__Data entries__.
┄┄┄┄┄┄┄┄┄┄┄┄┄┄┄┄┄┄┄┄

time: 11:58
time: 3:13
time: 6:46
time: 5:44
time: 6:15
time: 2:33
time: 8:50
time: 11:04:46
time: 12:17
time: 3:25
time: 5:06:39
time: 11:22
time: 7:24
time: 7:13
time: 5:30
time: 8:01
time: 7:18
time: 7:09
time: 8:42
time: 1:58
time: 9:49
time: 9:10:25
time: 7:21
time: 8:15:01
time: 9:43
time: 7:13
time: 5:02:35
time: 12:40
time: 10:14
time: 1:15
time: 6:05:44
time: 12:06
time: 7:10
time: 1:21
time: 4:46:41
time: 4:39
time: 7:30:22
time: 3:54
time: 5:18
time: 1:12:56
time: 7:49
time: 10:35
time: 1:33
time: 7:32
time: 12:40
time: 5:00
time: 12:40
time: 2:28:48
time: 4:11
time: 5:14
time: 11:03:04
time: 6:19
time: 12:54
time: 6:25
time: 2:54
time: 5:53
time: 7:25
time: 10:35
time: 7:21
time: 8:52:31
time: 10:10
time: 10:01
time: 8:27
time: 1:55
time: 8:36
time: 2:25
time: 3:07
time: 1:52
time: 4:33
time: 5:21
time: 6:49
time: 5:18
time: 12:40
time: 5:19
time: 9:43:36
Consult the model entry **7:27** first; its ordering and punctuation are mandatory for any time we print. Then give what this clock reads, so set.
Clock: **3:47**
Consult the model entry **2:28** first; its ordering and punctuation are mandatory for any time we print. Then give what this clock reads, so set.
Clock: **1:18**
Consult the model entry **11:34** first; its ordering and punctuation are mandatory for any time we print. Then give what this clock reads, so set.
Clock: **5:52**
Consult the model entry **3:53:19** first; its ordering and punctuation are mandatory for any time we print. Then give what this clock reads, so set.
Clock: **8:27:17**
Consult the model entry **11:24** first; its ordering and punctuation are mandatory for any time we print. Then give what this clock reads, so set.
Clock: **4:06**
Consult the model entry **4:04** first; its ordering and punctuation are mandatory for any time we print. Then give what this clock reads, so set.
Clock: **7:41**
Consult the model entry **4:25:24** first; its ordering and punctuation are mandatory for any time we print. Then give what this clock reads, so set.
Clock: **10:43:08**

┄┄┄┄┄┄┄┄┄┄┄┄┄┄┄┄┄┄┄┄

__REQUIREMENT__. Rewrite the material from the line containing "time: 10:14" through the end of the material, both included, and rename every "model entry" to "reference entry". Leave everything else as it is.

__ANSWER TO THIS TASK__.
time: 10:14
time: 1:15
time: 6:05:44
time: 12:06
time: 7:10
time: 1:21
time: 4:46:41
time: 4:39
time: 7:30:22
time: 3:54
time: 5:18
time: 1:12:56
time: 7:49
time: 10:35
time: 1:33
time: 7:32
time: 12:40
time: 5:00
time: 12:40
time: 2:28:48
time: 4:11
time: 5:14
time: 11:03:04
time: 6:19
time: 12:54
time: 6:25
time: 2:54
time: 5:53
time: 7:25
time: 10:35
time: 7:21
time: 8:52:31
time: 10:10
time: 10:01
time: 8:27
time: 1:55
time: 8:36
time: 2:25
time: 3:07
time: 1:52
time: 4:33
time: 5:21
time: 6:49
time: 5:18
time: 12:40
time: 5:19
time: 9:43:36
Consult the reference entry **7:27** first; its ordering and punctuation are mandatory for any time we print. Then give what this clock reads, so set.
Clock: **3:47**
Consult the reference entry **2:28** first; its ordering and punctuation are mandatory for any time we print. Then give what this clock reads, so set.
Clock: **1:18**
Consult the reference entry **11:34** first; its ordering and punctuation are mandatory for any time we print. Then give what this clock reads, so set.
Clock: **5:52**
Consult the reference entry **3:53:19** first; its ordering and punctuation are mandatory for any time we print. Then give what this clock reads, so set.
Clock: **8:27:17**
Consult the reference entry **11:24** first; its ordering and punctuation are mandatory for any time we print. Then give what this clock reads, so set.
Clock: **4:06**
Consult the reference entry **4:04** first; its ordering and punctuation are mandatory for any time we print. Then give what this clock reads, so set.
Clock: **7:41**
Consult the reference entry **4:25:24** first; its ordering and punctuation are mandatory for any time we print. Then give what this clock reads, so set.
Clock: **10:43:08**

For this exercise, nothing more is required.